De acordo com a segunda opinião, do Rav Tam, o anoitecer ocorre com segurança exatamente 72 minutos após o pôr do sol (ou, equivalentemente, o sol cai 6–16 ° abaixo do horizonte), mais usado por comunidades hassídicas.


Quem sabe hoje em dia que horas são se não tiver um relógio de pulso ou um celular?


Mas o que eram, enfim, o Burro, os Cachorros, as Crianças e sua Mãe?


Os antigos costumavam chamar a constelação de Ursa Maior de “O Arado”. 

Os burros eram animais puxadores de arados.

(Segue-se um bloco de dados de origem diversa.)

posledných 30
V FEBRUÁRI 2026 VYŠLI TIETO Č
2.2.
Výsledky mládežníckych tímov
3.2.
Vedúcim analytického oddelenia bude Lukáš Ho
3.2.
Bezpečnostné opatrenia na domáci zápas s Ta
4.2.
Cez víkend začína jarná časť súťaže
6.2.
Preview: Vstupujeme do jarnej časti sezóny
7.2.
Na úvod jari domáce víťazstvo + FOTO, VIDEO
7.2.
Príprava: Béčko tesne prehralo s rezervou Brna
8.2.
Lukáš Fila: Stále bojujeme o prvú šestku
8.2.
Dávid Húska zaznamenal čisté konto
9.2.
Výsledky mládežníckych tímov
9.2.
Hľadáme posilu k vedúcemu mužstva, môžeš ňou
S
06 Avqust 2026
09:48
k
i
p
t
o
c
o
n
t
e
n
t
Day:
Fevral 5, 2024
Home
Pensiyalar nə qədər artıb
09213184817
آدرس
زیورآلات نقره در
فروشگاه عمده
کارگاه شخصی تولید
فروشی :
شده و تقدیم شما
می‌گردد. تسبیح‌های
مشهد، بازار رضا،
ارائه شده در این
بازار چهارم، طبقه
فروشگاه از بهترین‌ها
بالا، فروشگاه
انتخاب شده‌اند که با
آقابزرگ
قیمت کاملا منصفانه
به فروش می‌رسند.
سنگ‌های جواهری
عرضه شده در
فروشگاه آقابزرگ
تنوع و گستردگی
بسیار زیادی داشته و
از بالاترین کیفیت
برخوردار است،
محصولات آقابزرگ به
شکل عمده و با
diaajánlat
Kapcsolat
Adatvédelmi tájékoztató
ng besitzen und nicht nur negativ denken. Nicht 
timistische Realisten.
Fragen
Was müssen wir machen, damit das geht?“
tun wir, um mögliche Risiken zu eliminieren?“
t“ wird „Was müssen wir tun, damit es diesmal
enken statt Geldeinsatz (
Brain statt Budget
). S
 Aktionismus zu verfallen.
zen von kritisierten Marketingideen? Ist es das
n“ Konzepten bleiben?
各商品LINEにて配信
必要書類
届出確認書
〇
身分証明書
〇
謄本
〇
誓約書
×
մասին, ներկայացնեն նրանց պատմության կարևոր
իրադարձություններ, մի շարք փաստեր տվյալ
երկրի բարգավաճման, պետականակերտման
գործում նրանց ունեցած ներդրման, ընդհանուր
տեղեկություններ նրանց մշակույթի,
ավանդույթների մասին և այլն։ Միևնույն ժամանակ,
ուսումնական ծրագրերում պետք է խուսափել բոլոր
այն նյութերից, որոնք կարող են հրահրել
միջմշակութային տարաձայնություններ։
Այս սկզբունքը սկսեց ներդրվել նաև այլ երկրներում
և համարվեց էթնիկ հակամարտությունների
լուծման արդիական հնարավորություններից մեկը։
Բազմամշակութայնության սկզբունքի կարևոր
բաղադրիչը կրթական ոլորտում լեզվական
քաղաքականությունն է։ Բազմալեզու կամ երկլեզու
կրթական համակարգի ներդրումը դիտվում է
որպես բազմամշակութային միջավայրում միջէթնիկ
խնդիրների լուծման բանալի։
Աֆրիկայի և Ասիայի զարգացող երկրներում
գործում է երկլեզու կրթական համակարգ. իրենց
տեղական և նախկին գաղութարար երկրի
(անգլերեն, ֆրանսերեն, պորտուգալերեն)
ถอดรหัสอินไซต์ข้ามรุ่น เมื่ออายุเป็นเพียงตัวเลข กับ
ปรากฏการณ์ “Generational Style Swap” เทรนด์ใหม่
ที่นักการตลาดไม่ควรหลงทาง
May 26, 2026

Evidente que mestre Rav falaria em códigos como pistas para estimular a curiosidade dos jovens para aprender mais.


Os cachorros eram as constelações de Cão Maior e Cão Menor.

E por fim, As Crianças e Sua Mãe faziam referência à Constelação de Auriga(o Cocheiro), simbolizada por um homem carregando uma Cabrita(a Mãe) e seus 2 filhos pequenos(as crianças).


Essas constelações estão abarcadas pelo espaço geométrico dos signos de Gêmeos e Câncer, entre outros, contendo estrelas desses signos, como Capella, Polaris, Sirius, Procyon.


Sabemos que os 30° de cada signo equivalem a 2 horas, portanto o tempo aproximado de ascenção dessas constelações/estrelas todas seria de 4 horas, o suficiente para os 2 meninos estudarem a Torá e poderem conferir estes sinais no céu.